Даже в том, что садилось солнце, в узком следе крестьянских саней, по которому ехала кибитка, было что-то оскорбительно-смиренное и грустное, вызывающее чувство протеста против того неравенства, которое существует между людьми.

Вдруг ямщик, тревожно посмотрев в сторону, снял шапку, обнаружил такую широкую, желтоватую плешь, которая бывает у людей, очень много, но неудачно думающих о смысле жизни и

смерти, и, повернув ко мне озабоченное лицо, сказал тем взволнованным голосом, каким говорят в предчувствии надвигающейся опасности;

— Барин, не прикажешь ли воротиться?

— Это зачем? — с чувством удивления спросил я, притворившись, что не замечаю волнения в его голосе.

— А видишь там что? — ямщик указал кнутом на восток, как бы приглашая меня удостовериться в том, что тревога его не напрасна и имеет все основания к тому, чтобы быть оправданной.

— Я ничего не вижу, кроме белой степи да ясного неба, — твердо сказал я, давая понять, что отклоняю приглашение признать правоту его слов.

— А вон-вон: это облачко, — добавил ямщик с чувством, сделав еще более озабоченное и тревожное лицо, как бы желая сказать, что он осуждает мой отказ и нежелание понять ту простую истину, которая так очевидна и которую я, из чувства ложного самолюбия, не хочу признать.

С чувством досады и раздражения, которое бывает у человека, уличенного в неправоте, я понял, что мне нужно выглянуть из кибитки и посмотреть на восток, чтобы увидеть, что то, что я принял за отдаленный холмик, было тем белым облачком, которое, по словам ямщика, предвещало буран.

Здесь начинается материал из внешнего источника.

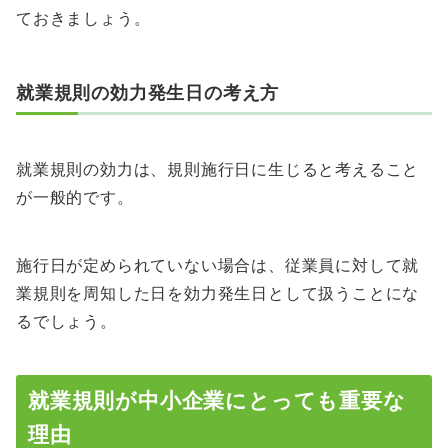
ておきましょう。
就業規則の効力発生日の考え方
就業規則の効力は、規則施行日に生じると考えること
が一般的です。
施行日が定められていない場合は、従業員に対して就
業規則を周知した日を効力発生日として扱うことにな
るでしょう。
就業規則が中小企業にとっても重要な
理由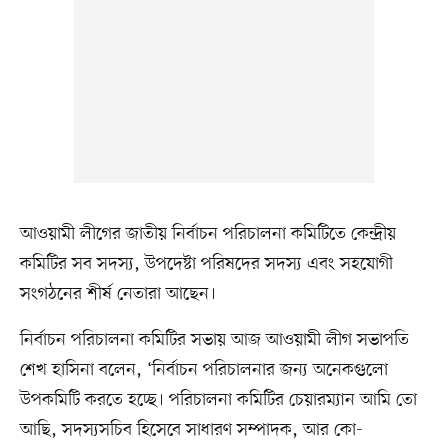
আওয়ামী লীগের জাতীয় নির্বাচন পরিচালনা কমিটিতে কেন্দ্রীয়
কমিটির সব সদস্য, উপদেষ্টা পরিষদের সদস্য এবং সহযোগী
সংগঠনের শীর্ষ নেতারা আছেন।
নির্বাচন পরিচালনা কমিটির সভায় আজ আওয়ামী লীগ সভাপতি
শেখ হাসিনা বলেন, ‘নির্বাচন পরিচালনার জন্য অনেকগুলো
উপকমিটি করতে হচ্ছে। পরিচালনা কমিটির চেয়ারম্যান আমি তো
আছি, সদস্যসচিব হিসেবে সাধারণ সম্পাদক, আর কো-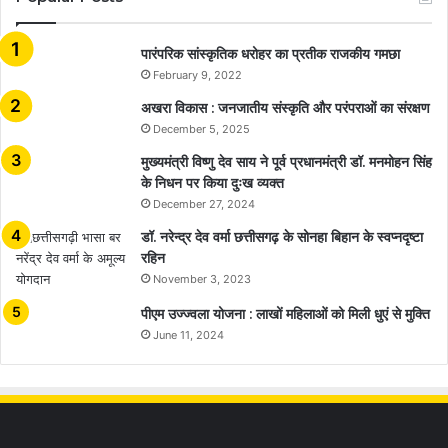
​​​​​​​पारंपरिक सांस्कृतिक धरोहर का प्रतीक राजकीय गमछा
February 9, 2022
अखरा विकास : जनजातीय संस्कृति और परंपराओं का संरक्षण
December 5, 2025
मुख्यमंत्री विष्णु देव साय ने पूर्व प्रधानमंत्री डॉ. मनमोहन सिंह
के निधन पर किया दुःख व्यक्त
December 27, 2024
डॉ. नरेन्द्र देव वर्मा छत्तीसगढ़ के सोनहा बिहान के स्वप्नदृष्टा
रहिन
November 3, 2023
पीएम उज्ज्वला योजना : लाखों महिलाओं को मिली धुएं से मुक्ति
June 11, 2024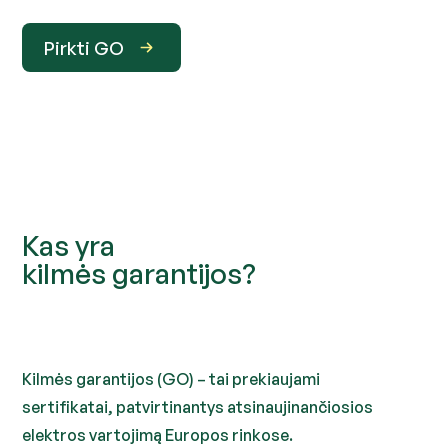
Pirkti GO
Kas yra
kilmės garantijos?
Kilmės garantijos (GO) – tai prekiaujami
sertifikatai, patvirtinantys atsinaujinančiosios
elektros vartojimą Europos rinkose.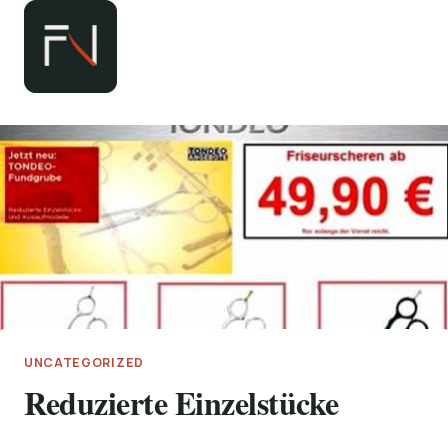
Zum
Inhalt
springen
UNCATEGORIZED
Reduzierte Einzelstücke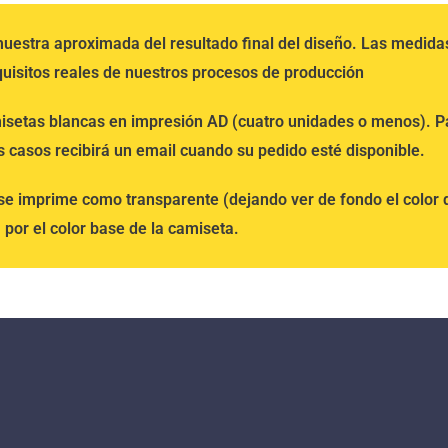
 muestra aproximada del resultado final del diseño. Las medida
uisitos reales de nuestros procesos de producción
isetas blancas en impresión AD (cuatro unidades o menos). Pa
s casos recibirá un email cuando su pedido esté disponible.
 se imprime como transparente (dejando ver de fondo el color d
por el color base de la camiseta.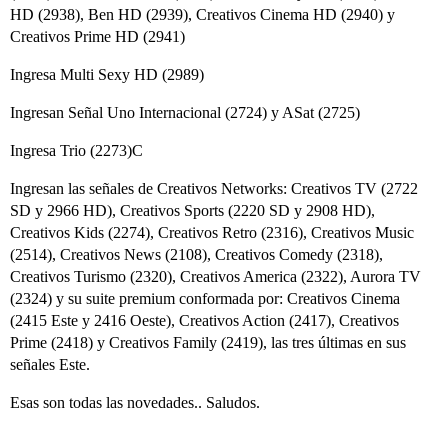
HD (2938), Ben HD (2939), Creativos Cinema HD (2940) y
Creativos Prime HD (2941)
Ingresa Multi Sexy HD (2989)
Ingresan Señal Uno Internacional (2724) y ASat (2725)
Ingresa Trio (2273)C
Ingresan las señales de Creativos Networks: Creativos TV (2722
SD y 2966 HD), Creativos Sports (2220 SD y 2908 HD),
Creativos Kids (2274), Creativos Retro (2316), Creativos Music
(2514), Creativos News (2108), Creativos Comedy (2318),
Creativos Turismo (2320), Creativos America (2322), Aurora TV
(2324) y su suite premium conformada por: Creativos Cinema
(2415 Este y 2416 Oeste), Creativos Action (2417), Creativos
Prime (2418) y Creativos Family (2419), las tres últimas en sus
señales Este.
Esas son todas las novedades.. Saludos.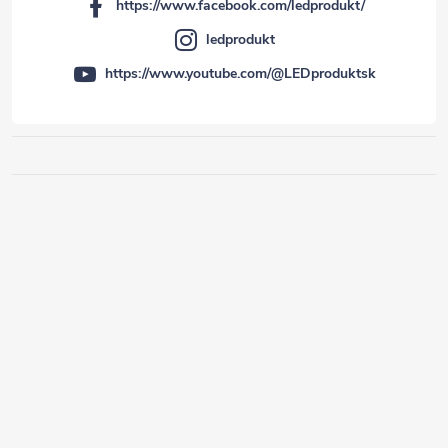
https://www.facebook.com/ledprodukt/
ledprodukt
https://www.youtube.com/@LEDproduktsk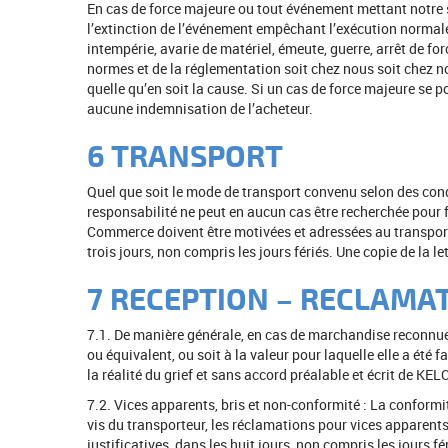
En cas de force majeure ou tout événement mettant notre so
l’extinction de l’événement empêchant l’exécution normale
intempérie, avarie de matériel, émeute, guerre, arrêt de f
normes et de la réglementation soit chez nous soit chez no
quelle qu’en soit la cause. Si un cas de force majeure se 
aucune indemnisation de l’acheteur.
6 TRANSPORT
Quel que soit le mode de transport convenu selon des cond
responsabilité ne peut en aucun cas être recherchée pour fa
Commerce doivent être motivées et adressées au transport
trois jours, non compris les jours fériés. Une copie de la l
7 RECEPTION – RECLAMA
7.1. De manière générale, en cas de marchandise reconnue
ou équivalent, ou soit à la valeur pour laquelle elle a ét
la réalité du grief et sans accord préalable et écrit de K
7.2. Vices apparents, bris et non-conformité : La conform
vis du transporteur, les réclamations pour vices apparent
justificatives, dans les huit jours, non compris les jours f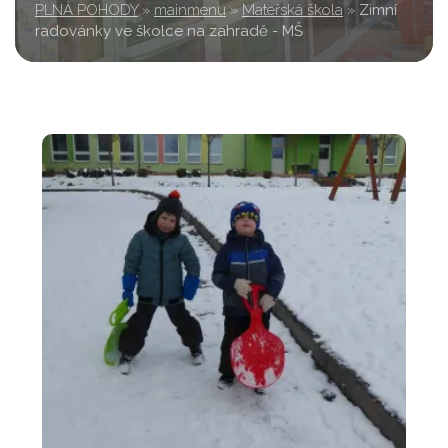
PLNÁ POHODY
»
mainmenu
»
Mateřská škola
»
Zimní
radovánky ve školce na zahradě - MŠ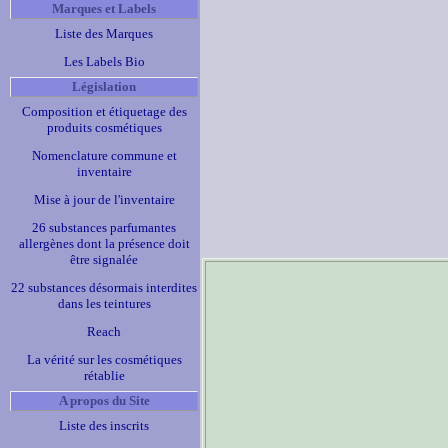
Marques et Labels
Liste des Marques
Les Labels Bio
Législation
Composition et étiquetage des
produits cosmétiques
Nomenclature commune et
inventaire
Mise à jour de l'inventaire
26 substances parfumantes
allergènes dont la présence doit
être signalée
22 substances désormais interdites
dans les teintures
Reach
La vérité sur les cosmétiques
rétablie
A propos du Site
Liste des inscrits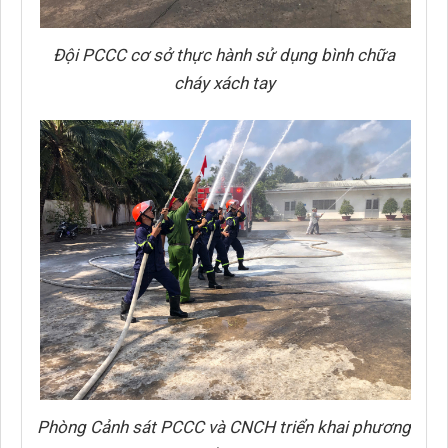
Đội PCCC cơ sở thực hành sử dụng bình chữa
cháy xách tay
Phòng Cảnh sát PCCC và CNCH triển khai phương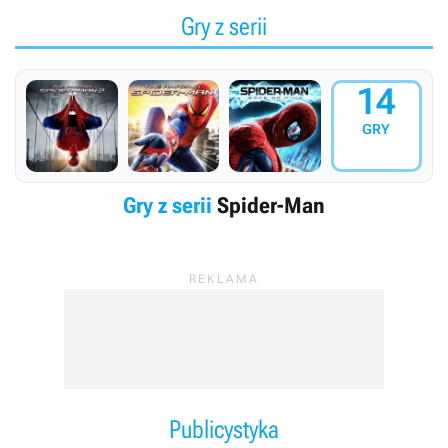
Gry z serii
14
GRY
Gry z serii
Spider-Man
Publicystyka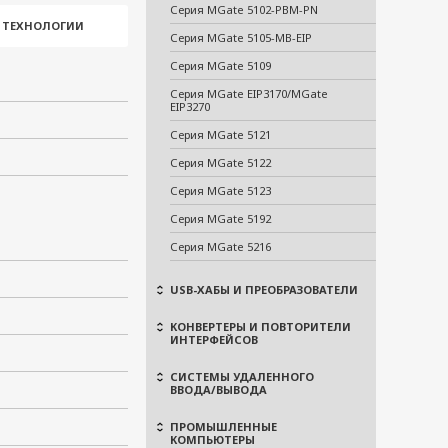
Серия MGate 5102-PBM-PN
И ТЕХНОЛОГИИ
Серия MGate 5105-MB-EIP
Серия MGate 5109
Серия MGate EIP3170/MGate
EIP3270
Серия MGate 5121
Серия MGate 5122
Серия MGate 5123
Серия MGate 5192
Серия MGate 5216
USB-ХАБЫ И ПРЕОБРАЗОВАТЕЛИ
КОНВЕРТЕРЫ И ПОВТОРИТЕЛИ
ИНТЕРФЕЙСОВ
СИСТЕМЫ УДАЛЕННОГО
ВВОДА/ВЫВОДА
ПРОМЫШЛЕННЫЕ
КОМПЬЮТЕРЫ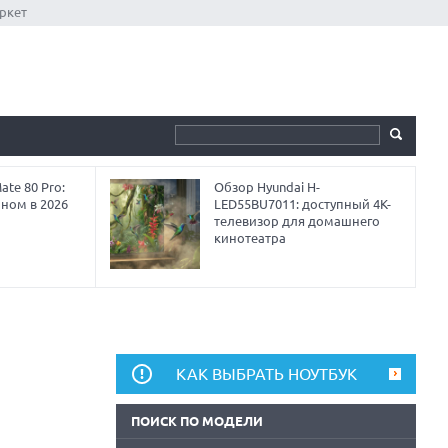
ркет
te 80 Pro:
Обзор Hyundai H-
аном в 2026
LED55BU7011: доступный 4K-
телевизор для домашнего
кинотеатра
КАК ВЫБРАТЬ НОУТБУК
ПОИСК ПО МОДЕЛИ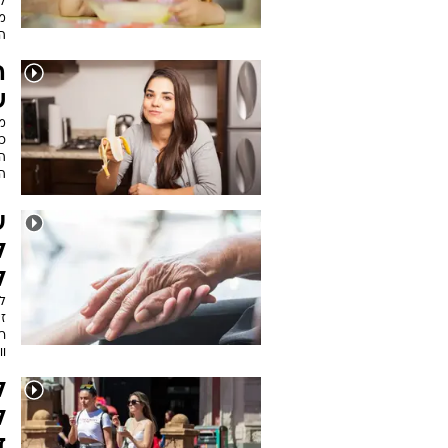
מ
ה
ה
ש
מ
כ
ה
ה
ע
ל
ל
זי
וויטמין 
ל
ד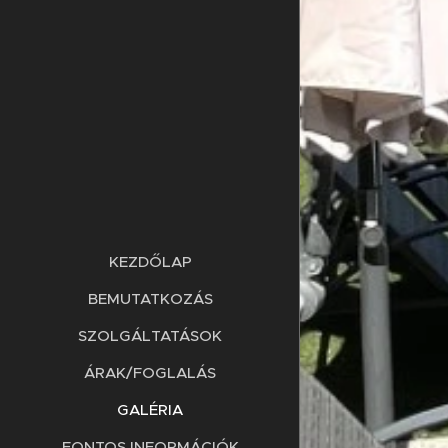
KEZDŐLAP
BEMUTATKOZÁS
SZOLGÁLTATÁSOK
ÁRAK/FOGLALÁS
GALÉRIA
FONTOS INFORMÁCIÓK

— Да, он прав, — подумал я. — Это облачко действительно предвещает буран. — И мне вдруг стало легко и хорошо, так же, как становится легко и хорошо людям, которые, поборов в себе нехорошее чувство гордости и чванства, мужественно сознаются в своих ошибках, которые они готовы были отстаивать из чувства гордости и ложного самолюбия.